L'Eurozona studia il giapponese?
Stéphane Déo (Ostrum AM): la BCE ha reagito più velocemente e più aggressivamente della BoJ, ma non è detto che i risultati sui tassi di interesse siano diversi
Molti parlano di vera e propria Japanification dell'area Euro, ma la risposta è eterogenea. Alcuni tratti in comune sono innegabili: per esempio la traiettoria di crescita, il trend demografico naturalmente, ma anche l'eredità della crisi in termini di convalescenza del settore finanziario.
Non mancano tuttavia le divergenze su aspetti di fondamentale importanza, in special modo per quanto riguarda l'intonazione della politica monetaria. Il risultato su alcuni aspetti non è univoco con, per esempio, una performance del mercato azionario che non ha ancora cancellato gli effetti della crisi, ma che sta mostrando un andamento molto più convincente nel Vecchio Continente.

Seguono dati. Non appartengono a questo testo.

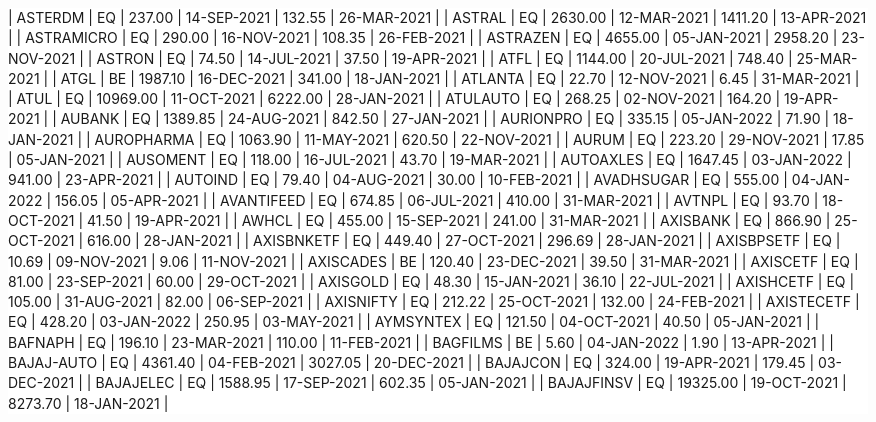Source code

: | ASTERDM | EQ | 237.00 | 14-SEP-2021 | 132.55 | 26-MAR-2021 |
| ASTRAL | EQ | 2630.00 | 12-MAR-2021 | 1411.20 | 13-APR-2021 |
| ASTRAMICRO | EQ | 290.00 | 16-NOV-2021 | 108.35 | 26-FEB-2021 |
| ASTRAZEN | EQ | 4655.00 | 05-JAN-2021 | 2958.20 | 23-NOV-2021 |
| ASTRON | EQ | 74.50 | 14-JUL-2021 | 37.50 | 19-APR-2021 |
| ATFL | EQ | 1144.00 | 20-JUL-2021 | 748.40 | 25-MAR-2021 |
| ATGL | BE | 1987.10 | 16-DEC-2021 | 341.00 | 18-JAN-2021 |
| ATLANTA | EQ | 22.70 | 12-NOV-2021 | 6.45 | 31-MAR-2021 |
| ATUL | EQ | 10969.00 | 11-OCT-2021 | 6222.00 | 28-JAN-2021 |
| ATULAUTO | EQ | 268.25 | 02-NOV-2021 | 164.20 | 19-APR-2021 |
| AUBANK | EQ | 1389.85 | 24-AUG-2021 | 842.50 | 27-JAN-2021 |
| AURIONPRO | EQ | 335.15 | 05-JAN-2022 | 71.90 | 18-JAN-2021 |
| AUROPHARMA | EQ | 1063.90 | 11-MAY-2021 | 620.50 | 22-NOV-2021 |
| AURUM | EQ | 223.20 | 29-NOV-2021 | 17.85 | 05-JAN-2021 |
| AUSOMENT | EQ | 118.00 | 16-JUL-2021 | 43.70 | 19-MAR-2021 |
| AUTOAXLES | EQ | 1647.45 | 03-JAN-2022 | 941.00 | 23-APR-2021 |
| AUTOIND | EQ | 79.40 | 04-AUG-2021 | 30.00 | 10-FEB-2021 |
| AVADHSUGAR | EQ | 555.00 | 04-JAN-2022 | 156.05 | 05-APR-2021 |
| AVANTIFEED | EQ | 674.85 | 06-JUL-2021 | 410.00 | 31-MAR-2021 |
| AVTNPL | EQ | 93.70 | 18-OCT-2021 | 41.50 | 19-APR-2021 |
| AWHCL | EQ | 455.00 | 15-SEP-2021 | 241.00 | 31-MAR-2021 |
| AXISBANK | EQ | 866.90 | 25-OCT-2021 | 616.00 | 28-JAN-2021 |
| AXISBNKETF | EQ | 449.40 | 27-OCT-2021 | 296.69 | 28-JAN-2021 |
| AXISBPSETF | EQ | 10.69 | 09-NOV-2021 | 9.06 | 11-NOV-2021 |
| AXISCADES | BE | 120.40 | 23-DEC-2021 | 39.50 | 31-MAR-2021 |
| AXISCETF | EQ | 81.00 | 23-SEP-2021 | 60.00 | 29-OCT-2021 |
| AXISGOLD | EQ | 48.30 | 15-JAN-2021 | 36.10 | 22-JUL-2021 |
| AXISHCETF | EQ | 105.00 | 31-AUG-2021 | 82.00 | 06-SEP-2021 |
| AXISNIFTY | EQ | 212.22 | 25-OCT-2021 | 132.00 | 24-FEB-2021 |
| AXISTECETF | EQ | 428.20 | 03-JAN-2022 | 250.95 | 03-MAY-2021 |
| AYMSYNTEX | EQ | 121.50 | 04-OCT-2021 | 40.50 | 05-JAN-2021 |
| BAFNAPH | EQ | 196.10 | 23-MAR-2021 | 110.00 | 11-FEB-2021 |
| BAGFILMS | BE | 5.60 | 04-JAN-2022 | 1.90 | 13-APR-2021 |
| BAJAJ-AUTO | EQ | 4361.40 | 04-FEB-2021 | 3027.05 | 20-DEC-2021 |
| BAJAJCON | EQ | 324.00 | 19-APR-2021 | 179.45 | 03-DEC-2021 |
| BAJAJELEC | EQ | 1588.95 | 17-SEP-2021 | 602.35 | 05-JAN-2021 |
| BAJAJFINSV | EQ | 19325.00 | 19-OCT-2021 | 8273.70 | 18-JAN-2021 |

Il punto principale è allora il fatto che i dubbi rimangono e che l'Eurozona è ancora a rischio.
Senza dubbio ciò significa anche che gli sforzi fatti hanno messo il Vecchio Continente su una traiettoria diversa dal percorso intrapreso dal Giappone, ma anche che la battaglia è tutt'altro che vinta. Uno dei principali fattori del crollo giapponese è lo stato di salute del suo sistema finanziario, che ha zavorrato la crescita impedendo di fatto una ripresa più evidente.
L'andamento del settore bancario europeo è sorprendentemente vicino a quello nipponico, dato questo di certo preoccupante.
Se dovessimo evidenziare la più importante differenza tra l'esperienza giapponese ed europea, faremmo riferimento alla velocità e alla portata della risposta in termini di politica monetaria. La BoJ ha incassato più di una critica per la sua reazione ai maggiori problemi, giudicata troppo timida e tardiva.